SMEs should appoint a Data Protection Officer, train staff on PDPA basics, create standard operating procedures for collecting, using, and disposing of personal data, and maintain simple documentation to show compliance.

Example. A training centre appoints an admin staff member as the DPO and ensures registration forms, attendance lists, and certificate processes follow PDPA guidelines.

2. Notification Obligation

Before collecting personal data, organisations must clearly inform individuals what data is being collected, why it is being collected, and how it will be used.

Example. An online course registration form includes the statement: “We collect your personal data to register you for the course, verify your identity, and issue training certificates.”

3. Consent Obligation

Organisations must obtain consent before collecting, using, or disclosing personal data, unless exceptions apply.

SMEs should ask for consent before sending marketing messages, allow individuals to withdraw consent, and avoid pre-ticked boxes or forced consent.

Example. Before adding trainees to a WhatsApp broadcast list, you ask: “Do you consent to receive course reminders and updates from us?”

4. Purpose Limitation Obligation

Personal data can only be used for the purpose that was communicated. It cannot be used for unrelated purposes without fresh consent.

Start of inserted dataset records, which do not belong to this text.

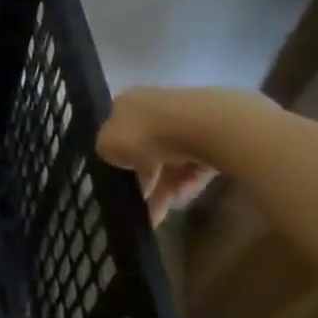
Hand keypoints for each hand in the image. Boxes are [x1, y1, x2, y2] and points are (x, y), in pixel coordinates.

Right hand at [95, 88, 237, 225]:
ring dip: (163, 187)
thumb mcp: (107, 145)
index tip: (120, 183)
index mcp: (126, 103)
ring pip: (170, 157)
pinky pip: (194, 161)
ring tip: (160, 214)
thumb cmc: (145, 134)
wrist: (200, 127)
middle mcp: (154, 106)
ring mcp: (185, 118)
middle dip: (144, 179)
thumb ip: (105, 150)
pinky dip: (186, 181)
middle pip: (146, 147)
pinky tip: (181, 198)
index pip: (117, 131)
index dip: (117, 158)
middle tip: (142, 207)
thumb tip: (114, 155)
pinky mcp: (212, 134)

Example. A trainee provides details for course enrolment. You cannot later use the same data for marketing promotions without permission.

5. Accuracy Obligation

Organisations must ensure personal data is accurate and complete, especially before using it for official purposes.

Example. Before issuing certificates, you verify the correct spelling of trainees’ names to prevent credential errors.

6. Protection Obligation

Organisations must implement reasonable security measures to protect personal data from unauthorised access, leaks, loss, or misuse.

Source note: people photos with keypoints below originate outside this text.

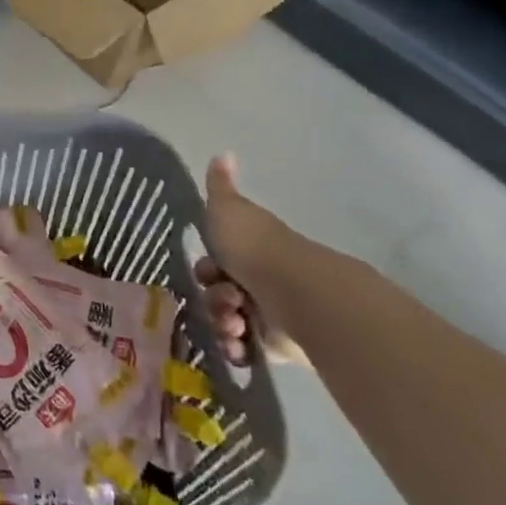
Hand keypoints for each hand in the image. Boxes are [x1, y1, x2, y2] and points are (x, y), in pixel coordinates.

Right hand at [197, 154, 307, 366]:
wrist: (298, 296)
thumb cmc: (257, 249)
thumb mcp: (230, 210)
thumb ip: (220, 187)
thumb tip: (225, 152)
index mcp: (250, 252)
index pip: (215, 264)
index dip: (207, 270)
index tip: (210, 273)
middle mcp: (259, 282)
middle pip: (218, 294)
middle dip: (213, 300)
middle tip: (228, 303)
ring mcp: (268, 315)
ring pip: (227, 322)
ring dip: (221, 325)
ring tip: (235, 328)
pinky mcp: (277, 347)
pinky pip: (244, 351)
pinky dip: (236, 350)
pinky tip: (239, 347)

SMEs can use strong passwords, avoid shared logins, lock cabinets containing physical forms, limit access to authorised staff only, and avoid sending unencrypted files containing sensitive data.

Example. Registration forms are stored in a secure cloud system with restricted admin-only access.

7. Retention Limitation Obligation

Personal data should not be kept longer than necessary. Once the purpose is fulfilled, the data must be securely deleted or anonymised.

Example. After audit requirements are met, a training centre deletes old attendance records instead of keeping them indefinitely.

8. Transfer Limitation Obligation

If personal data is transferred outside Singapore, such as to overseas cloud servers or vendors, organisations must ensure comparable data protection standards are in place.

Example. Before using an overseas LMS provider, you verify that their platform follows strong data protection practices.

9. Access and Correction Obligation

Individuals have the right to request access to their personal data and correct inaccurate information. Organisations must respond within a reasonable timeframe.

Example. A trainee updates their phone number or email, and your admin promptly corrects the record.

10. Data Breach Notification Obligation

If a data breach occurs that may cause harm, such as exposure of names, NRIC numbers, or contact details, organisations must notify the Personal Data Protection Commission and affected individuals, usually within three calendar days.

Example. An admin accidentally emails a full trainee list containing NRIC numbers to the wrong recipient. This must be reported as a data breach.

11. Data Portability Obligation

Individuals may request their personal data to be transferred to another organisation in a structured, machine-readable format such as CSV or Excel.

Example. A corporate client requests employees’ training records for import into their HR system. You provide the data in a standard format for easy transfer.

Conclusion. PDPA Compliance Builds Trust and Protects Your Business

Complying with PDPA is not just about avoiding penalties. It helps your organisation build customer trust, protect sensitive information, operate more professionally, reduce the risk of data breaches, and improve internal processes.

PDPA compliance becomes manageable when broken down into simple steps. For SMEs, small and consistent actions can make a significant difference.